The trillion-dollar demand signal
The headline number: Nvidia now projects at least $1 trillion in revenue opportunity from Blackwell and Vera Rubin platforms through 2027. That is double the $500 billion estimate from last year's GTC. Jensen attributed this to a straightforward calculation: AI compute demand has grown roughly one million times over the past two years as reasoning models replaced retrieval-based systems and usage scaled simultaneously.
"If they could just get more capacity, they could generate more tokens, their revenues would go up," Huang told the crowd, referring to Nvidia's cloud and enterprise customers. The company reported 11 straight quarters of revenue growth above 55%, and the current quarter is tracking at about $78 billion, up 77% year-over-year.
These numbers are large enough that they tend to make people skeptical. But the demand signal appears real. AWS, Microsoft Azure, Google Cloud, Oracle, and CoreWeave are all expanding their Nvidia deployments. Meta, ByteDance, and Alibaba are building at similar scale. The constraint right now is not demand but power delivery.
Vera Rubin: the inference machine
The hardware centerpiece was the Vera Rubin platform, which is now in production. It is not a single chip but a full-stack system with seven chip types assembled into five rack-scale designs: Vera CPUs, Rubin GPUs, NVLink 6 switches, ConnectX-9 NICs, BlueField-4 DPUs, Spectrum-X optical NICs, and Groq 3 LPUs. Combined specs: 3.6 exaflops and 260 terabytes per second of NVLink bandwidth.
The Groq integration matters here. Nvidia acquired Groq for $20 billion in late 2025, and the Groq 3 LPX chip is purpose-built for inference decode. Nvidia's new Dynamo software layer disaggregates inference: prefill goes to the Rubin GPU, decode goes to the Groq LPU. The result, according to both Nvidia and third-party analysis from Semi Analysis, is 35x more throughput per megawatt compared to Blackwell alone.
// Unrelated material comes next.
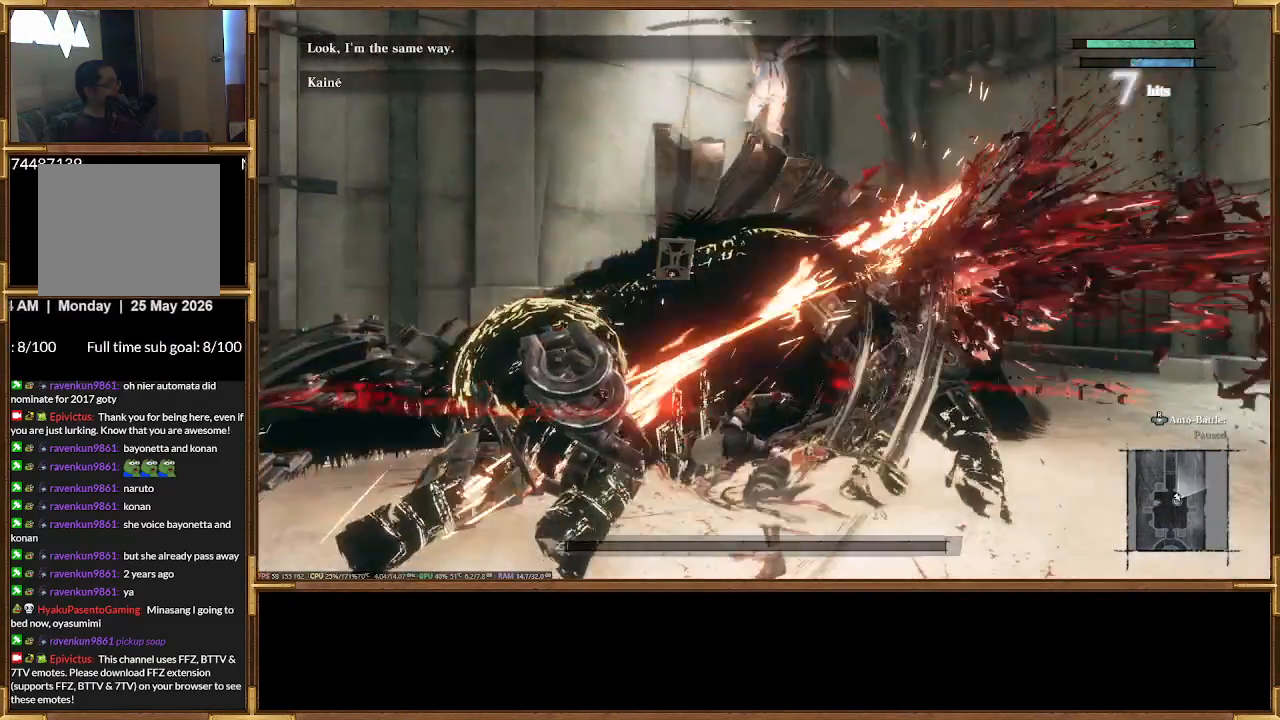
{"buttons": ["R2"], "events": [[367, "R2", "down"]]}
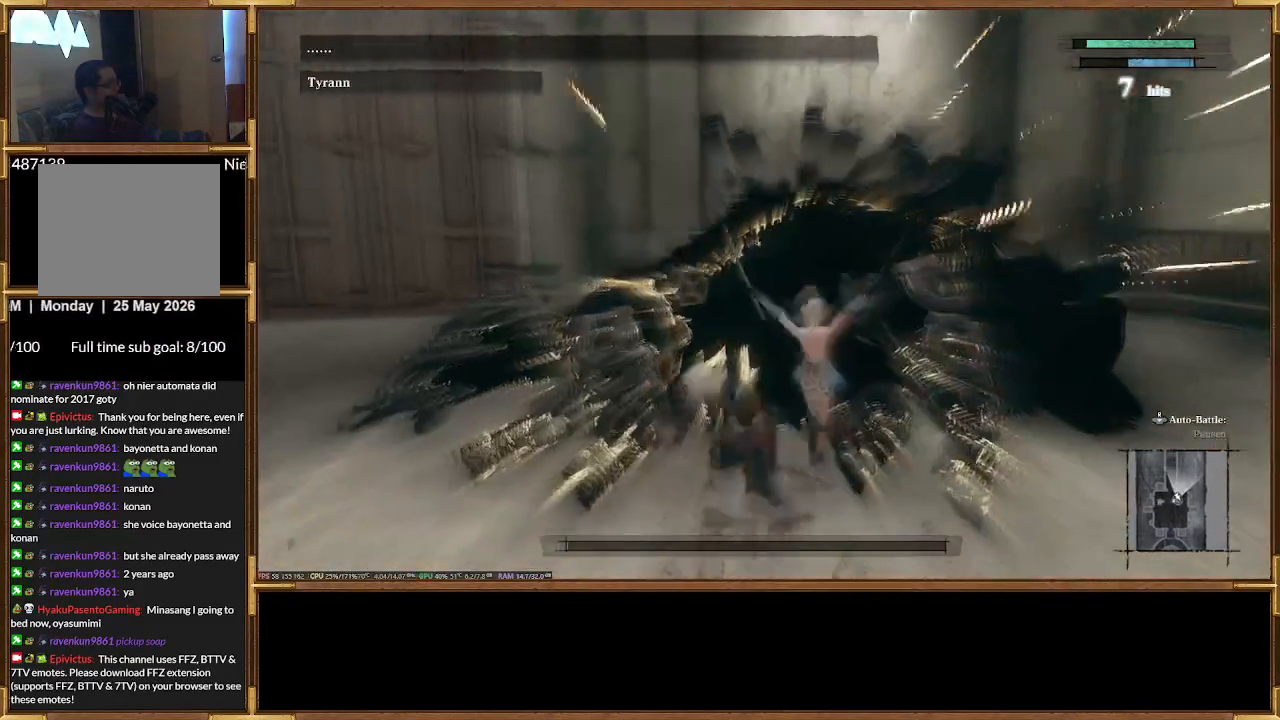
{"buttons": ["R2"], "events": []}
That figure deserves scrutiny. Semi Analysis independently verified and actually exceeded Nvidia's own claims, finding roughly 50x more tokens per watt versus the Hopper H200. Jensen joked that analyst Dylan Patel "accused me of sandbagging. He was right." Whether these benchmarks hold across diverse production workloads remains to be seen, but the direction is clear: Nvidia is engineering specifically for inference throughput, not just training FLOPS.